L’intero paesaggio ha, come ricordo del tragico evento, questo enorme “Cretto” bianco, in cemento, dove ci si può camminare dentro e, questa, diventa un’opera di “Land Art” che, vista dall’ alto, assume valenza labirintica.

Possiamo dire che Pollock e Burri sono le punte di diamante dell’Informale: il primo inventa il “dripping”, cioè il colore scolato dall’alto, ha messo i piedi sulla tela, ha trasformato il quadro da schermo, o finestra aperta sul mondo, a puro campo d’azione, a luogo nel mondo. Il secondo è ricorso alla materia bruta, agli oggetti smessi e logorati dal tempo, ai sacchi, ai cenci, ai legni bruciati, alle combustioni plastiche, alle saldature delle lamiere, ai cretti.

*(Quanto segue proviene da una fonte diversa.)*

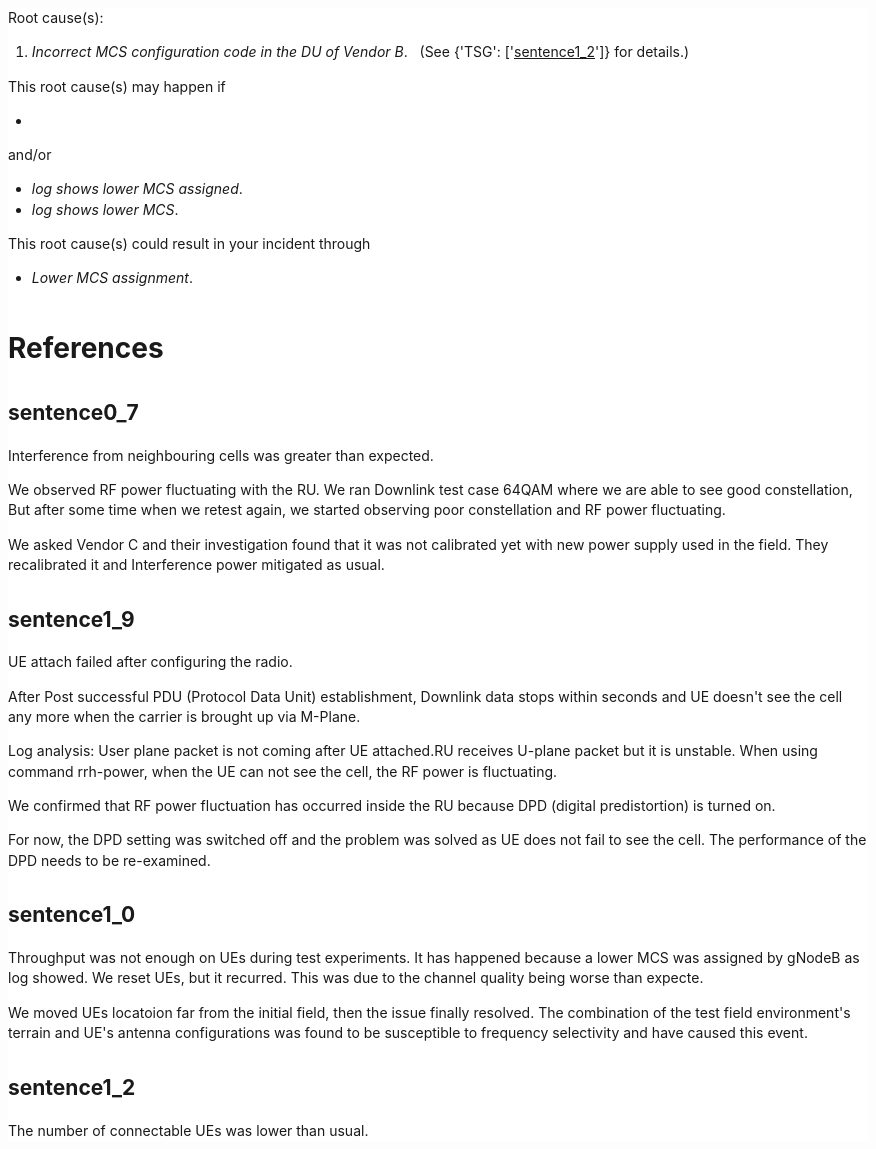 Root cause(s):

1. *Incorrect MCS configuration code in the DU of Vendor B*. &nbsp; (See {'TSG': ['[sentence1_2](#sentence1_2)']} for details.)

This root cause(s) may happen if

- 

 and/or 

- *log shows lower MCS assigned*.
- *log shows lower MCS*.

This root cause(s) could result in your incident through

- *Lower MCS assignment*.




# References
## sentence0_7
Interference from neighbouring cells was greater than expected.

We observed RF power fluctuating with the RU.
We ran Downlink test case 64QAM where we are able to see good constellation, But after some time when we retest again, we started observing poor constellation and RF power fluctuating.

We asked Vendor C and their investigation found that it was not calibrated yet with new power supply used in the field.
They recalibrated it and Interference power mitigated as usual.
## sentence1_9
UE attach failed after configuring the radio.

After Post successful PDU (Protocol Data Unit) establishment, Downlink data stops within seconds and UE doesn't see the cell any more when the carrier is brought up via M-Plane.

Log analysis: User plane packet is not coming after UE attached.RU receives U-plane packet but it is unstable.
When using command rrh-power, when the UE can not see the cell, the RF power is fluctuating.

We confirmed that RF power fluctuation has occurred inside the RU because DPD (digital predistortion) is turned on.

For now, the DPD setting was switched off and the problem was solved as UE does not fail to see the cell. The performance of the DPD needs to be re-examined.
## sentence1_0
Throughput was not enough on UEs during test experiments. 
It has happened because a lower MCS was assigned by gNodeB as log showed. We reset UEs, but it recurred.
This was due to the channel quality being worse than expecte.

We moved UEs locatoion far from the initial field, then the issue finally resolved. The combination of the test field environment's terrain and UE's antenna configurations was found to be susceptible to frequency selectivity and have caused this event.
## sentence1_2
The number of connectable UEs was lower than usual.
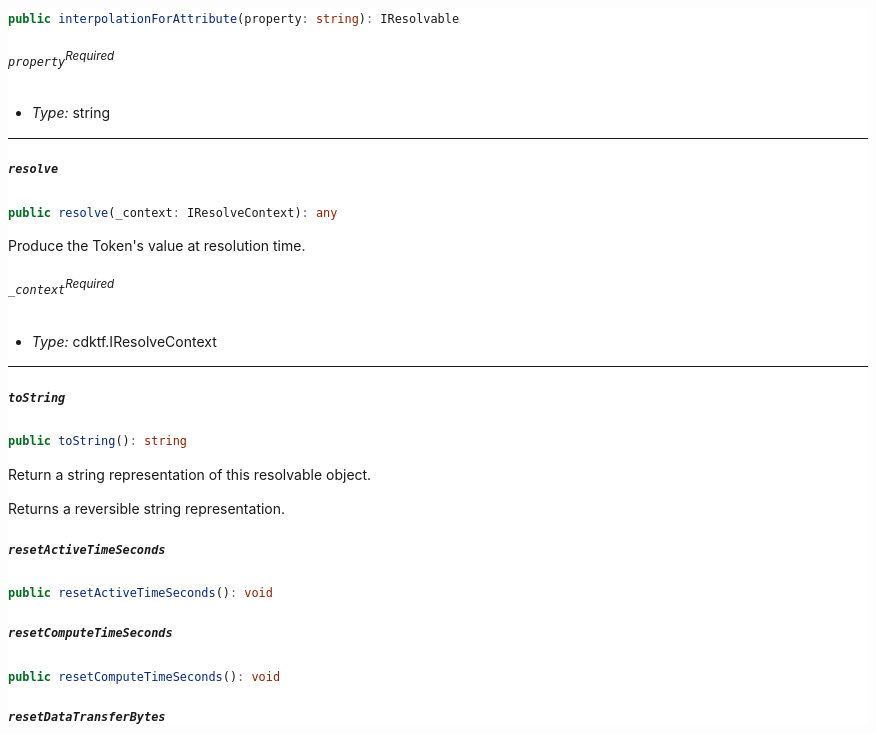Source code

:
 ```typescript
public interpolationForAttribute(property: string): IResolvable
```

###### `property`<sup>Required</sup> <a name="property" id="@cdktf/provider-neon.project.ProjectQuotaOutputReference.interpolationForAttribute.parameter.property"></a>

- *Type:* string

---

##### `resolve` <a name="resolve" id="@cdktf/provider-neon.project.ProjectQuotaOutputReference.resolve"></a>

```typescript
public resolve(_context: IResolveContext): any
```

Produce the Token's value at resolution time.

###### `_context`<sup>Required</sup> <a name="_context" id="@cdktf/provider-neon.project.ProjectQuotaOutputReference.resolve.parameter._context"></a>

- *Type:* cdktf.IResolveContext

---

##### `toString` <a name="toString" id="@cdktf/provider-neon.project.ProjectQuotaOutputReference.toString"></a>

```typescript
public toString(): string
```

Return a string representation of this resolvable object.

Returns a reversible string representation.

##### `resetActiveTimeSeconds` <a name="resetActiveTimeSeconds" id="@cdktf/provider-neon.project.ProjectQuotaOutputReference.resetActiveTimeSeconds"></a>

```typescript
public resetActiveTimeSeconds(): void
```

##### `resetComputeTimeSeconds` <a name="resetComputeTimeSeconds" id="@cdktf/provider-neon.project.ProjectQuotaOutputReference.resetComputeTimeSeconds"></a>

```typescript
public resetComputeTimeSeconds(): void
```

##### `resetDataTransferBytes` <a name="resetDataTransferBytes" id="@cdktf/provider-neon.project.ProjectQuotaOutputReference.resetDataTransferBytes"></a>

’artista umbro riesce a trasformare queste cose, questi oggetti, in pittura. In qualche modo possiamo accostare Burri ad un altro artista italiano, apparentemente molto diverso, Giorgio Morandi.

Le silenziose bottiglie e i vasi che il pittore bolognese accumulava e che sistemava in un ordine compositivo ben preciso, con tanto di polvere, e velature di sporco che poi lui trasformava in variazioni tonali molto efficaci, le ritroviamo anche in Burri: l’amore per la polvere, per il consumato, la patina del tempo, il vissuto. Certo, Morandi intimistico e Burri, crudo.

Alberto Burri è umbro, come Jacopone da Todi e San Francesco, e allora i suoi sacchi, la juta delle sue opere ci riportano al saio, alla scelta del ruvido, del semplice, del naturale, del terrestre. Con questo artista assistiamo, poi, ad un altro fatto interessante: solitamente la pittura finge la realtà, con Burri, invece, è la realtà a fingere la pittura.